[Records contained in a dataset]
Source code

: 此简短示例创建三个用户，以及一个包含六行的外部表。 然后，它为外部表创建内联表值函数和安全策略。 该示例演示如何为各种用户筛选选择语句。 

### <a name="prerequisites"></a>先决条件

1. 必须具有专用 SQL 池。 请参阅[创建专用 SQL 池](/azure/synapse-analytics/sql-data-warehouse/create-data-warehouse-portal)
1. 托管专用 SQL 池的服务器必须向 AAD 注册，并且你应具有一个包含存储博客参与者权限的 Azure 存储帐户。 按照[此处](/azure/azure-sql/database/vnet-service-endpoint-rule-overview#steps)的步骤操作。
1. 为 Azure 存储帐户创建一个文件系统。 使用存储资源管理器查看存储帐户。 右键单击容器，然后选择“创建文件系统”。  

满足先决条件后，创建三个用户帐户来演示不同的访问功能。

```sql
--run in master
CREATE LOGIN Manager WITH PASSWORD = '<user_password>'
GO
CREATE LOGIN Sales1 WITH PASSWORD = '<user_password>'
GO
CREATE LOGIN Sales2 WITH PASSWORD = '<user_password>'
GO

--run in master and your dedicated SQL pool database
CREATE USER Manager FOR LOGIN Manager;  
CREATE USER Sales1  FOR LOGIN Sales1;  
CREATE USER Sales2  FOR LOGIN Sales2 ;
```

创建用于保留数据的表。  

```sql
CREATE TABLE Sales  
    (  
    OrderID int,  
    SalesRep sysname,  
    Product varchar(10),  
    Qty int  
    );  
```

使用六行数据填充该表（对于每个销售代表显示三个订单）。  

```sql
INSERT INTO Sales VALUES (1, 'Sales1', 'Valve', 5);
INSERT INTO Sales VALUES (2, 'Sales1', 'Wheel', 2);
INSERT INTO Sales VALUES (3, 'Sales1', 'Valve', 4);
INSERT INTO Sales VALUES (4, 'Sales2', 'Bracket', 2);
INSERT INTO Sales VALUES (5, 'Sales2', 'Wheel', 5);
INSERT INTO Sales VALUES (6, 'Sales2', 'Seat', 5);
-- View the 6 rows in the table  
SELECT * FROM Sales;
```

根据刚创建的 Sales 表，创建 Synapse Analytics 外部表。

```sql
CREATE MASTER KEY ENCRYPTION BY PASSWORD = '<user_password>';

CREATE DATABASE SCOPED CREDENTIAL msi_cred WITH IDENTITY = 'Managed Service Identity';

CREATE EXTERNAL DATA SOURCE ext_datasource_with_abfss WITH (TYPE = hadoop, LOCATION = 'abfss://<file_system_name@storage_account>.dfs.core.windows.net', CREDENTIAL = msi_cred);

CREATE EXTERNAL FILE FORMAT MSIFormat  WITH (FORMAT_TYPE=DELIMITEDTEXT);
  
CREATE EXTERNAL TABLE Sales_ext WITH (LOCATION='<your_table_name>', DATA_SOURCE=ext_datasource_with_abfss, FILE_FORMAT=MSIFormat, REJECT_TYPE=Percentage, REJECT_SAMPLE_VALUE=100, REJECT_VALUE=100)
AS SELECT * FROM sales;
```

--- WHAT THIS TASK INVOLVES ---
Among the lines above, find those holding "INSERT" and copy each one.

--- WRITTEN ANSWER ---
INSERT INTO Sales VALUES (1, 'Sales1', 'Valve', 5);
INSERT INTO Sales VALUES (2, 'Sales1', 'Wheel', 2);
INSERT INTO Sales VALUES (3, 'Sales1', 'Valve', 4);
INSERT INTO Sales VALUES (4, 'Sales2', 'Bracket', 2);
INSERT INTO Sales VALUES (5, 'Sales2', 'Wheel', 5);
INSERT INTO Sales VALUES (6, 'Sales2', 'Seat', 5);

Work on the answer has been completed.